Mit gefälschtem Wechsel Geld ergaunert

Mit dem erbeuteten Wechsel hatte er zwischenzeitlich einen kleinen Kredit bei einer Witwe in Würzburg, bei der er ein Zimmer mietete, erlangt. Als er dies noch zweimal versuchte, schenkte sie ihm aber keinen Glauben mehr, dass der Wechsel, den er mit "Ludwig und Ferdinand Keßler" unterzeichnet hatte, echt sei.

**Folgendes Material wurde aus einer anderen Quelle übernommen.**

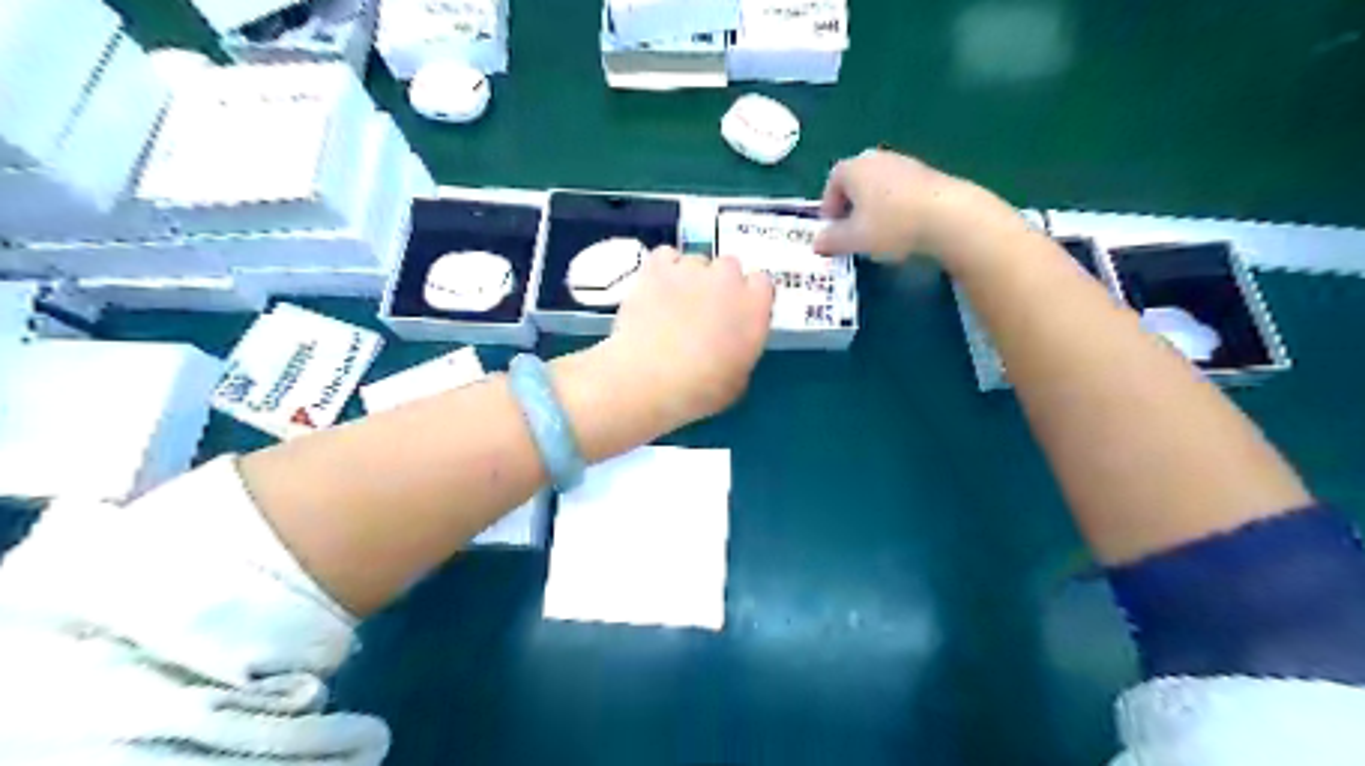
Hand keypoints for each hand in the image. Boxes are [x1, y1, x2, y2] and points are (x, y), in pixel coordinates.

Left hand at [602, 250, 773, 429]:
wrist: (649, 379)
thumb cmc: (700, 390)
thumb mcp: (738, 380)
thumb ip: (742, 349)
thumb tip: (731, 343)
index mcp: (755, 307)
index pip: (762, 283)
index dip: (748, 297)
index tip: (736, 314)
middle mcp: (728, 279)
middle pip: (730, 266)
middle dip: (720, 283)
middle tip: (704, 310)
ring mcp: (692, 268)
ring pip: (696, 261)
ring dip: (689, 277)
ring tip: (671, 304)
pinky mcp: (658, 267)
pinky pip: (666, 256)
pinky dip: (663, 269)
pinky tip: (655, 290)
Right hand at [807, 148, 1012, 264]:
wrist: (948, 216)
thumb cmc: (891, 225)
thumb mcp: (853, 239)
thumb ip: (831, 240)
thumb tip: (817, 242)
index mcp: (854, 168)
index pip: (832, 181)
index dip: (828, 205)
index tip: (831, 228)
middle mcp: (877, 158)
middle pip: (856, 180)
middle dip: (851, 204)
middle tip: (852, 230)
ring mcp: (905, 163)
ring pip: (879, 185)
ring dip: (874, 206)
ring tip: (878, 232)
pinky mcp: (927, 174)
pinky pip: (901, 190)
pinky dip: (895, 205)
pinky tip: (903, 227)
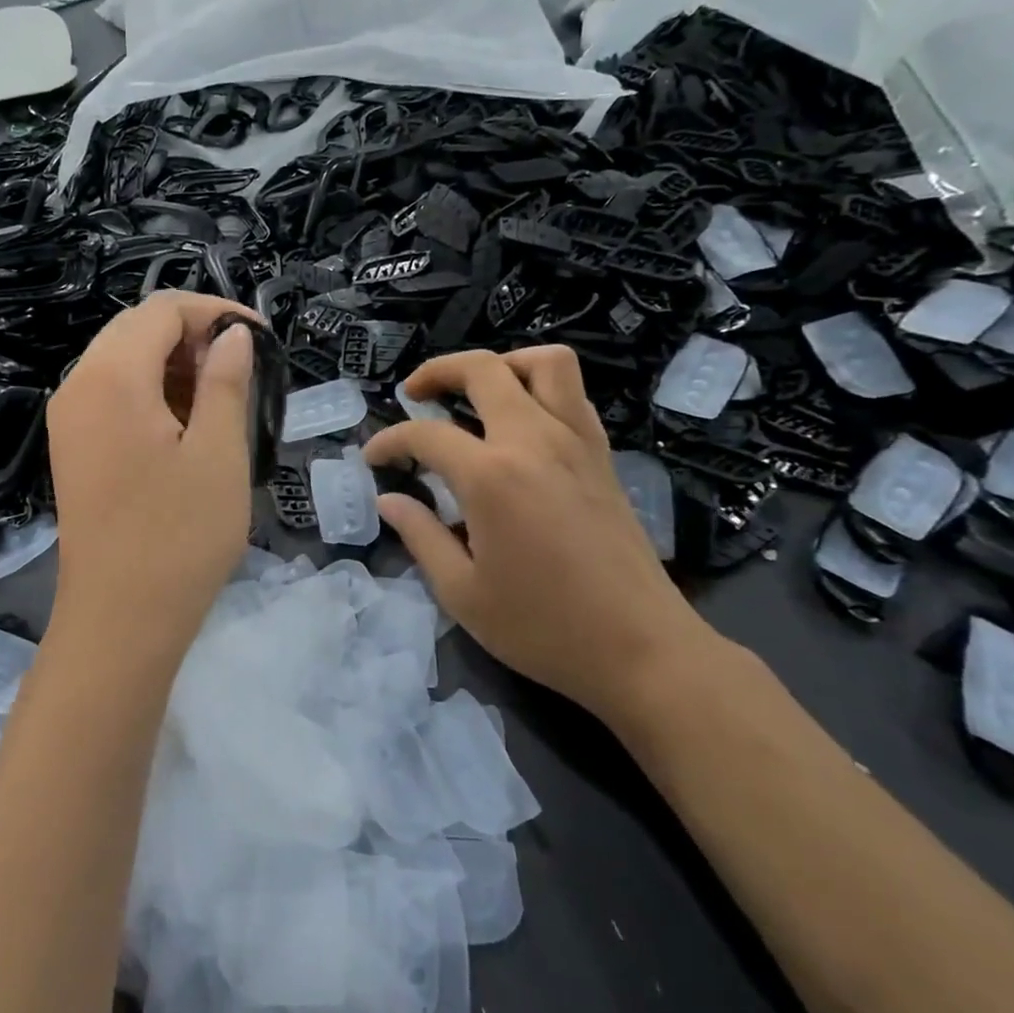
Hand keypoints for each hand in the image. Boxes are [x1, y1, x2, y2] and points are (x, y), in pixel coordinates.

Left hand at [46, 292, 256, 661]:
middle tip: (245, 367)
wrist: (120, 620)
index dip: (215, 312)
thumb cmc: (180, 536)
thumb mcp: (219, 452)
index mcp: (111, 378)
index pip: (162, 311)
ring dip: (174, 365)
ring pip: (123, 362)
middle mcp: (78, 386)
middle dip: (194, 335)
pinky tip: (188, 424)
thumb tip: (232, 336)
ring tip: (223, 397)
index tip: (261, 337)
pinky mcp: (73, 448)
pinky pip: (112, 396)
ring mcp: (69, 420)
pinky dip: (152, 393)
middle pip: (137, 330)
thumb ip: (226, 381)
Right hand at [363, 346, 717, 720]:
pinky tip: (520, 424)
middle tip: (414, 395)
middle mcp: (534, 441)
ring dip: (502, 365)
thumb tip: (389, 501)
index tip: (372, 458)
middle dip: (438, 371)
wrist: (640, 649)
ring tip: (475, 393)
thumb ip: (420, 536)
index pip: (426, 435)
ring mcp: (576, 443)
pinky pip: (572, 394)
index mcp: (490, 476)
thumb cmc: (542, 628)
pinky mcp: (603, 456)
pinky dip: (540, 389)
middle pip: (483, 370)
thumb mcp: (462, 593)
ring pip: (545, 364)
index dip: (389, 441)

Georg Popp wurde von den Geschworenen für schuldig befunden. Der königliche Staatsanwalt forderte zwölf Jahre Zuchthaus und zehn Jahre Verlust der bürgerlichen Ehrenrechte, der Verteidiger plädierte auf fünf und drei Jahre. Das Schwurgericht blieb mit seinem Urteil nahe an der Staatsbehörde.

Ein Helfer, der bei der letzten Tat Schmiere gestanden hatte, wurde zu sechs Monaten Gefängnis verurteilt und ein 41-jähriger Würzburger Metzgergeselle, der aus Karsbach stammte und Popp den Schmuck abgenommen hatte, zu acht Tagen Haft. Popps Geliebte aus Zellingen wurde freigesprochen.